## [Saved data entries]
▬▬▬▬▬▬▬▬▬▬
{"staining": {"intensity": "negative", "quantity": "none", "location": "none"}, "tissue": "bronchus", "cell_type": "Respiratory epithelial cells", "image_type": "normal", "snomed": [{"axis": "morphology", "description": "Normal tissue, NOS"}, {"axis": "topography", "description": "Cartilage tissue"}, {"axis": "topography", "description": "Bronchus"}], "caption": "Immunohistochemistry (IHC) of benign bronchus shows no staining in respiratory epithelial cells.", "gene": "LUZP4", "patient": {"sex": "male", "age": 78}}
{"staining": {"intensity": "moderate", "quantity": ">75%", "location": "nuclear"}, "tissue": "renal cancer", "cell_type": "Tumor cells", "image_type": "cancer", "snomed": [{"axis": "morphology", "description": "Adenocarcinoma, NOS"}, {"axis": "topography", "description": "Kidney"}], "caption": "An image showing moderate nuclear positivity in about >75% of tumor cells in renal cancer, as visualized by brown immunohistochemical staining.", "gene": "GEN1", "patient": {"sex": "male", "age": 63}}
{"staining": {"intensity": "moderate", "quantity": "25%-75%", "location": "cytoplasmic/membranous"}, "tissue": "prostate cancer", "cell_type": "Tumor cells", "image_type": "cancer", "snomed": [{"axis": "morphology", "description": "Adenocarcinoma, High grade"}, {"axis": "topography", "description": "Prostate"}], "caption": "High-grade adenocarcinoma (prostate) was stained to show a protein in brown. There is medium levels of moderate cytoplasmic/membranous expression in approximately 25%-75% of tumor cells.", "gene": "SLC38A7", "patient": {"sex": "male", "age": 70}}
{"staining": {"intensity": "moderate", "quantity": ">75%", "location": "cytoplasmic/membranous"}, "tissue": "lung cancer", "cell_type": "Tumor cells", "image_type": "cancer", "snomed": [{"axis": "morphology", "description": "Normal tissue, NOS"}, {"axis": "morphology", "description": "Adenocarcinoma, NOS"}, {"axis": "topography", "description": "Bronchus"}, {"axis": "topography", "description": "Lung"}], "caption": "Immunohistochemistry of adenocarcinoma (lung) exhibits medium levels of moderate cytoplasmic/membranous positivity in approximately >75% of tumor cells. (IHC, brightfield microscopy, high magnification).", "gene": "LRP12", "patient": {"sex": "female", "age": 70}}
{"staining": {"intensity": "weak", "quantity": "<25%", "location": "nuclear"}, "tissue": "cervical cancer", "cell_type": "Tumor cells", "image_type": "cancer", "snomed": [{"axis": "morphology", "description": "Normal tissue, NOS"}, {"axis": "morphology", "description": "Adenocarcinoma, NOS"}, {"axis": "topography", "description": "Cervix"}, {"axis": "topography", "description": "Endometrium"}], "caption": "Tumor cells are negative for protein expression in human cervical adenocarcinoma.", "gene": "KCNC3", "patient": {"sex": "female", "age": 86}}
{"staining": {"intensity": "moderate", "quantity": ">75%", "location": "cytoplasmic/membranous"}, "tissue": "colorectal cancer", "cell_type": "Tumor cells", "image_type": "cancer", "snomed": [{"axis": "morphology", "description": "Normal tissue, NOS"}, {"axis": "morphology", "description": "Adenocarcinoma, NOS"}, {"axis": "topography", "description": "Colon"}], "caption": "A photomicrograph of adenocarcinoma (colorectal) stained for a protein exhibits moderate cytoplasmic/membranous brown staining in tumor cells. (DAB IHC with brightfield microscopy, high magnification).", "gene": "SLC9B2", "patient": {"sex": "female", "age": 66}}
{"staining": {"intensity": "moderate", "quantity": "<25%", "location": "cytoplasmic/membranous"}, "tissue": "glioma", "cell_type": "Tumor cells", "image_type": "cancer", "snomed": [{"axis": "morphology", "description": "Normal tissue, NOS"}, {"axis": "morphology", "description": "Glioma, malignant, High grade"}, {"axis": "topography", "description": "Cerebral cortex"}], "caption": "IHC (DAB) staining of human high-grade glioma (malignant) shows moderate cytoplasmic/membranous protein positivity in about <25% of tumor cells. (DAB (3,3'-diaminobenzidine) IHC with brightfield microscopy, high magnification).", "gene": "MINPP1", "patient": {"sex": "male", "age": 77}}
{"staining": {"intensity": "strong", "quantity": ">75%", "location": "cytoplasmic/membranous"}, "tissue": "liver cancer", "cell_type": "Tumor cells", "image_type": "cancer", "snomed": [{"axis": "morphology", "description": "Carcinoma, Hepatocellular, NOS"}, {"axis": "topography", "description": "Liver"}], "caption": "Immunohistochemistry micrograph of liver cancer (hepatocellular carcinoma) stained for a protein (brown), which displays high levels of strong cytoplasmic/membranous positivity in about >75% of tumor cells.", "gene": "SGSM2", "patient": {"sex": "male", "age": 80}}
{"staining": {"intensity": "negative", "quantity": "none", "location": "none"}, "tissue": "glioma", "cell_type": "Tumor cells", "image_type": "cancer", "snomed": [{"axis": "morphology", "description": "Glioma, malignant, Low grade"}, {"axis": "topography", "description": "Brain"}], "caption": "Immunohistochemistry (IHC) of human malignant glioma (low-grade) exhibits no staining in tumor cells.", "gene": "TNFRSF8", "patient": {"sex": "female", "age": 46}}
▬▬▬▬▬▬▬▬▬▬
## [WHAT TO DO]
Restate, please, word for word the span of records running from the first line to the line bearing "image showing moderate", both included, and nothing outside it.

## [RESPONSE FOR THIS EXERCISE]
{"staining": {"intensity": "negative", "quantity": "none", "location": "none"}, "tissue": "bronchus", "cell_type": "Respiratory epithelial cells", "image_type": "normal", "snomed": [{"axis": "morphology", "description": "Normal tissue, NOS"}, {"axis": "topography", "description": "Cartilage tissue"}, {"axis": "topography", "description": "Bronchus"}], "caption": "Immunohistochemistry (IHC) of benign bronchus shows no staining in respiratory epithelial cells.", "gene": "LUZP4", "patient": {"sex": "male", "age": 78}}
{"staining": {"intensity": "moderate", "quantity": ">75%", "location": "nuclear"}, "tissue": "renal cancer", "cell_type": "Tumor cells", "image_type": "cancer", "snomed": [{"axis": "morphology", "description": "Adenocarcinoma, NOS"}, {"axis": "topography", "description": "Kidney"}], "caption": "An image showing moderate nuclear positivity in about >75% of tumor cells in renal cancer, as visualized by brown immunohistochemical staining.", "gene": "GEN1", "patient": {"sex": "male", "age": 63}}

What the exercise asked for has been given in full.